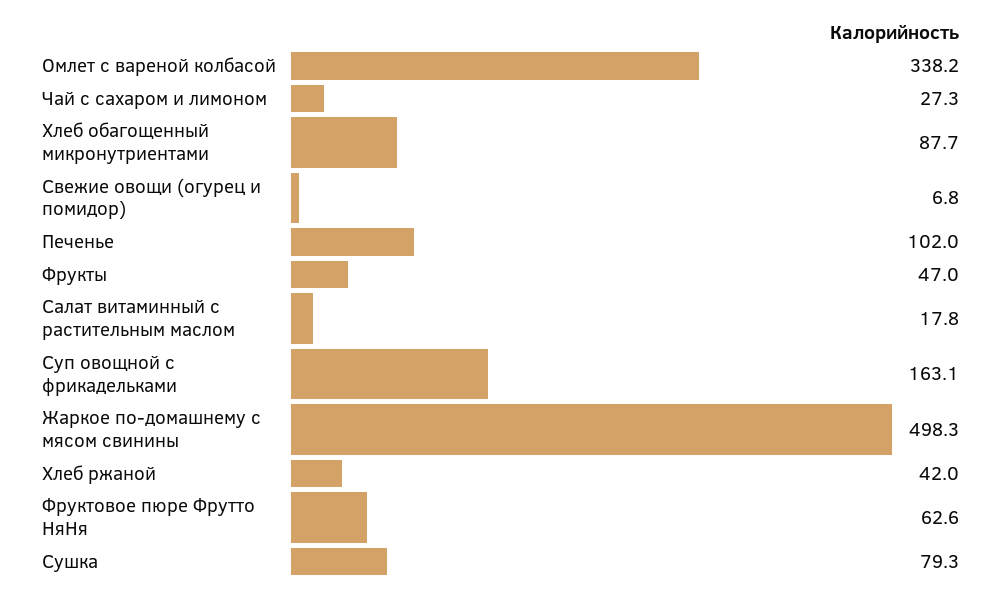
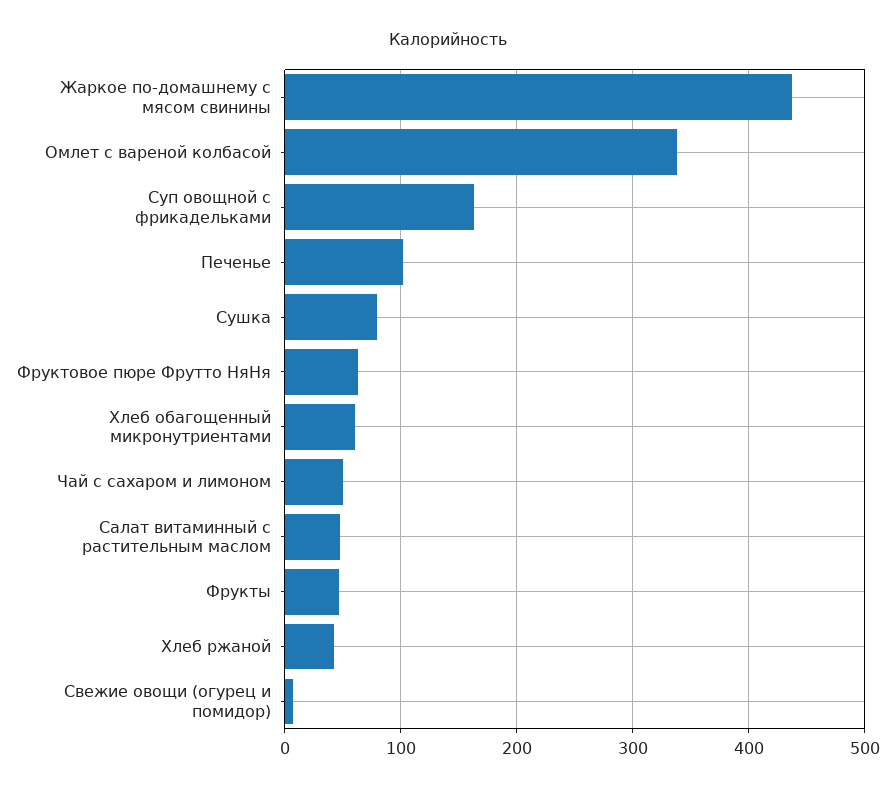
  {
    "Омлет с вареной колбасой": 338.2,
-   "Чай с сахаром и лимоном": 27.3,
+   "Чай с сахаром и лимоном": 50,
-   "Хлеб обагощенный микронутриентами": 87.7,
+   "Хлеб обагощенный микронутриентами": 60,
    "Свежие овощи (огурец и помидор)": 6.8,
    "Печенье": 102,
    "Фрукты": 47,
-   "Салат витаминный с растительным маслом": 17.8,
+   "Салат витаминный с растительным маслом": 50,
    "Суп овощной с фрикадельками": 163.1,
-   "Жаркое по-домашнему с мясом свинины": 498.3,
+   "Жаркое по-домашнему с мясом свинины": 440,
    "Хлеб ржаной": 42,
    "Фруктовое пюре Фрутто НяНя": 62.6,
    "Сушка": 79.3
  }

### Aim of the exercise:
Could you show every line of the listing that holds the string "Жаркое"?

### Response to this task:
-   "Жаркое по-домашнему с мясом свинины": 498.3,
+   "Жаркое по-домашнему с мясом свинины": 440,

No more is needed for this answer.